Le chatbot d'Air Canada a fait une promesse. Un tribunal a forcé la compagnie à la tenir.
En novembre 2022, la grand-mère de Jake Moffatt décède. Il va sur le site d'Air Canada pour réserver un vol pour les obsèques et interroge le chatbot sur les tarifs de deuil. Le bot lui répond qu'il peut réserver au plein tarif et demander la réduction deuil dans les 90 jours.
C'était faux. La vraie politique d'Air Canada n'autorise pas les demandes de deuil rétroactives. Mais Moffatt n'avait aucune raison de douter de l'assistant sur le site même de la compagnie : il réserve, puis demande le remboursement. Air Canada refuse. Il porte l'affaire devant le Civil Resolution Tribunal de Colombie-Britannique.

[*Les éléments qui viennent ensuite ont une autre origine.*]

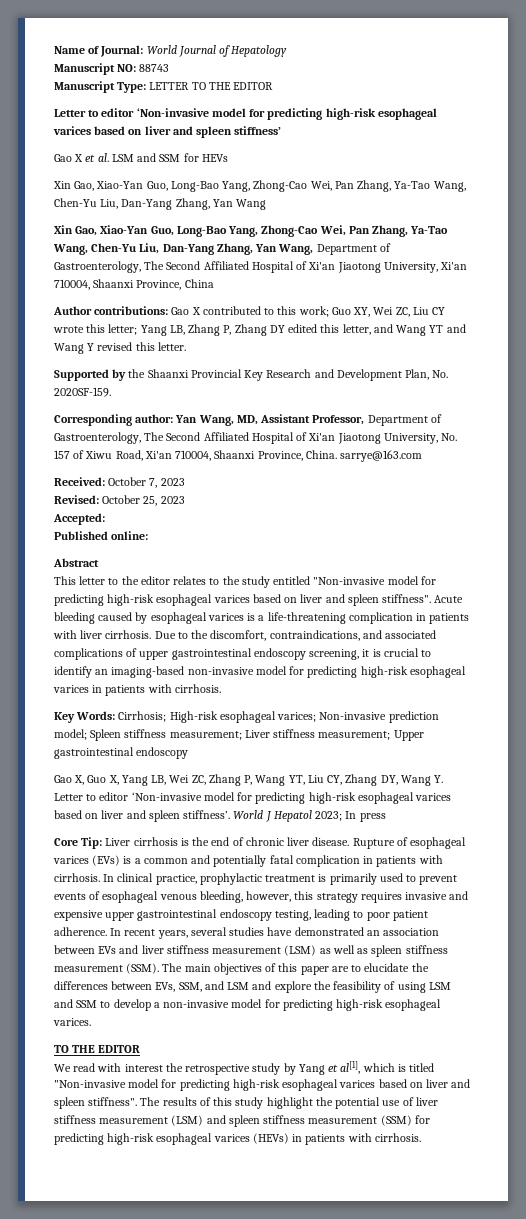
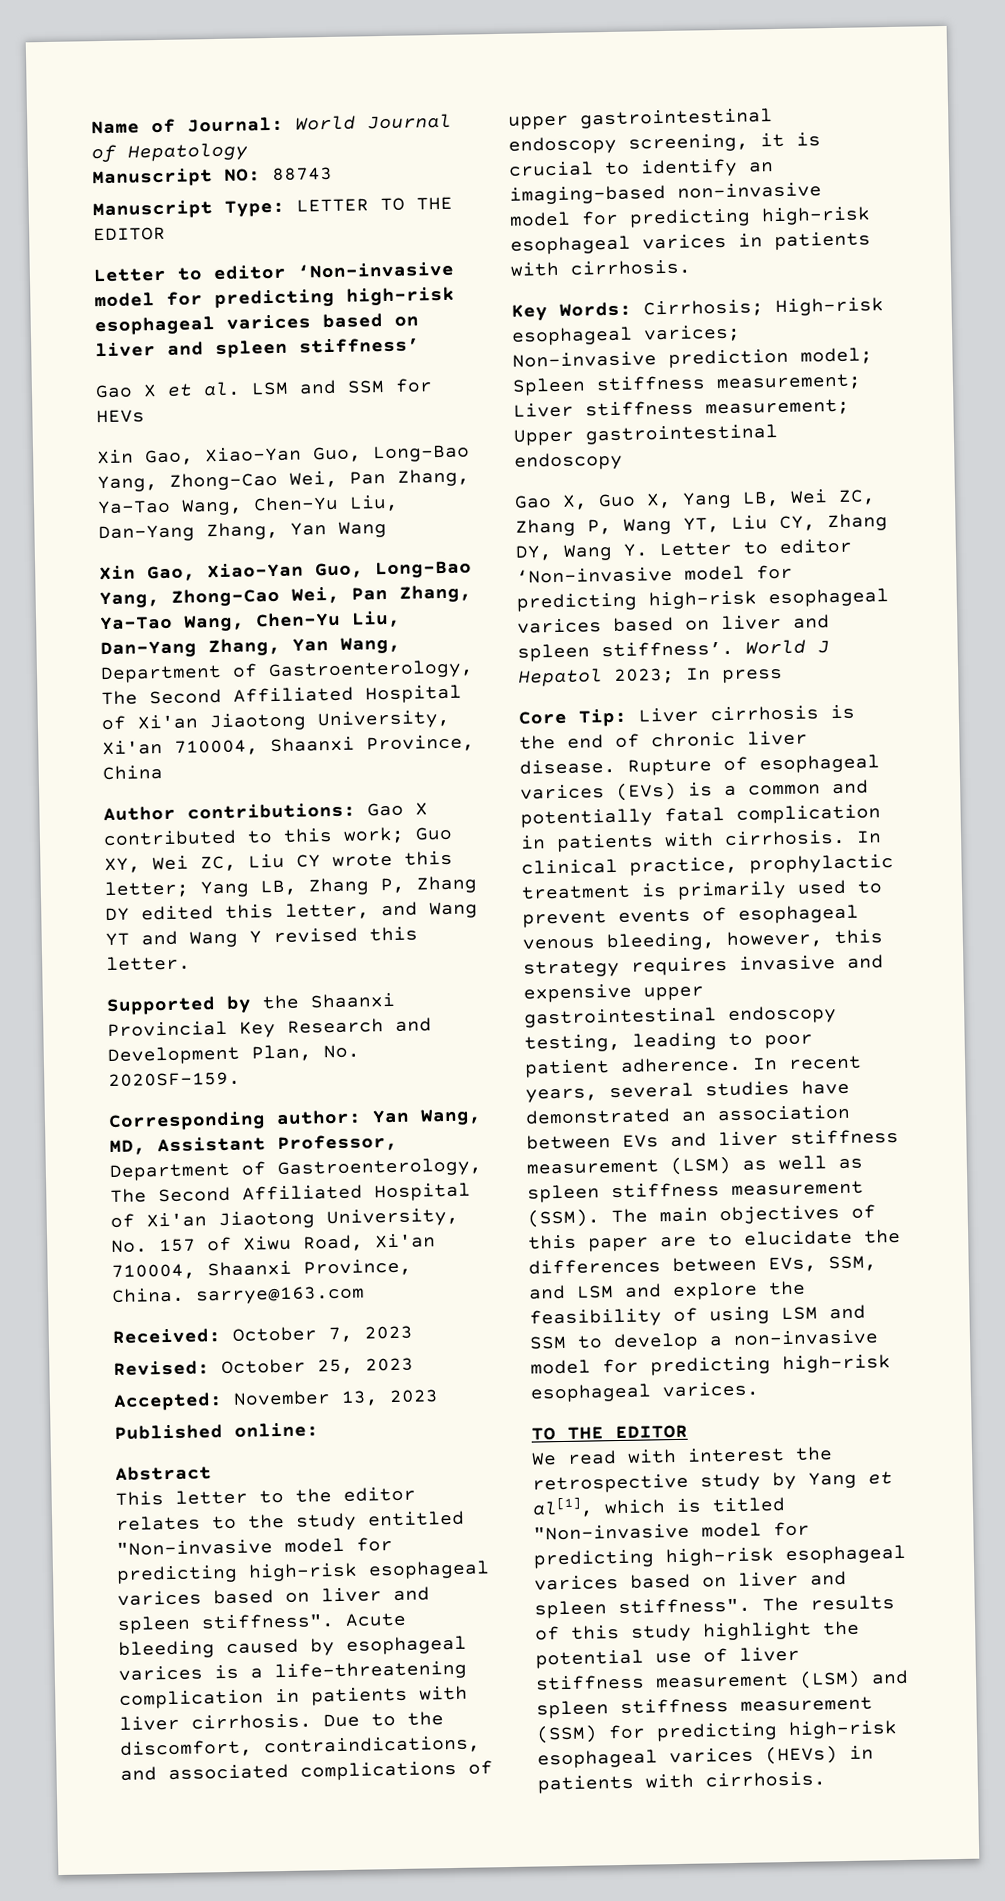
(105, 519) none -> [233,1389,439,1406] November 13, 2023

La défense d'Air Canada est le passage à retenir. La compagnie a soutenu que le chatbot était « une entité juridique distincte, responsable de ses propres actes ». Le tribunal a balayé l'argument. Dans sa décision de février 2024, il écrit qu'Air Canada est responsable de toute l'information sur son site, « qu'elle provienne d'une page statique ou d'un chatbot ». La compagnie a été condamnée à payer.
Le montant était faible — quelques centaines de dollars. Le précédent, non. Voici ce qu'il dit à quiconque exploite un assistant client-facing :
Les mots de votre bot sont vos mots. « C'est l'IA qui l'a dit, pas nous » n'est pas une défense. Si votre assistant annonce un prix, confirme une règle ou prend un engagement, votre entreprise en répond — exactement comme si c'était imprimé sur votre site.

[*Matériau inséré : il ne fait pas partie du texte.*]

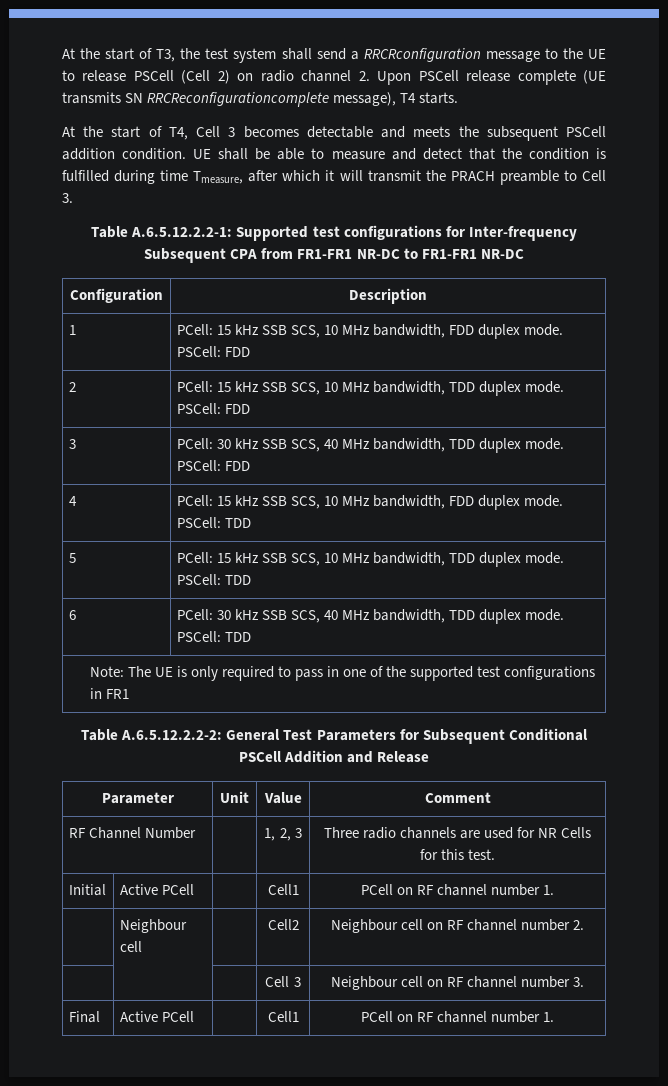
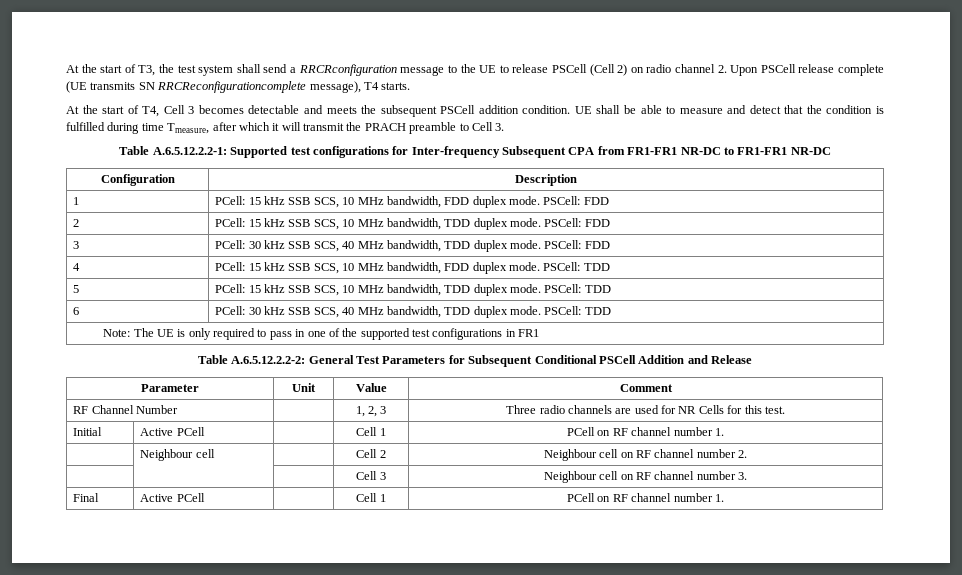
[267,884,299,895] Cell1 -> [356,427,386,436] Cell 1
[267,919,299,930] Cell2 -> [356,449,386,458] Cell 2
[267,1011,299,1022] Cell1 -> [356,493,386,502] Cell 1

Remarquez ce que cette affaire n'était pas. Personne n'a piraté Air Canada. Pas d'injection de prompt, pas de jailbreak, pas d'attaquant. Le bot a simplement mal répondu à une question normale, et ça a suffi à créer une responsabilité. C'est le plancher. Le plafond, c'est ce qui se passe quand quelqu'un cherche à faire dire quelque chose à votre assistant — l'amener à une remise, un remboursement, un engagement qu'il ne devrait jamais prendre. Des bots retail se sont fait convaincre de vendre des voitures pour un dollar. Le mécanisme est le même ; l'intention est pire.
La vraie question, pour une entreprise qui a mis un assistant en ligne, n'est donc pas « est-ce que ça pourrait nous arriver ». C'est « avons-nous déjà regardé notre propre bot se faire pousser, exprès, pour voir ce qu'il dit ». La plupart ne l'ont jamais fait. On lit les échanges du parcours nominal, on le voit bien répondre, on met en prod. Les échanges adverses — ceux qu'un attaquant produirait — on ne les regarde jamais.
C'est là qu'est le trou. On le comble de deux façons, complémentaires. Faire tenter de casser votre assistant, exprès, sous autorisation, et vous montrer exactement ce qui en sort — c'est l'audit. Et une fois en production, garder trace de ce qu'il dit vraiment à de vraies personnes, pour que le jour où quelqu'un capture une mauvaise réponse, vous ayez tout le contexte et pas juste la capture — c'est le monitoring.
Air Canada a perdu une petite affaire et prouvé un grand point : un assistant en production parle en votre nom. Autant savoir ce qu'il est prêt à dire.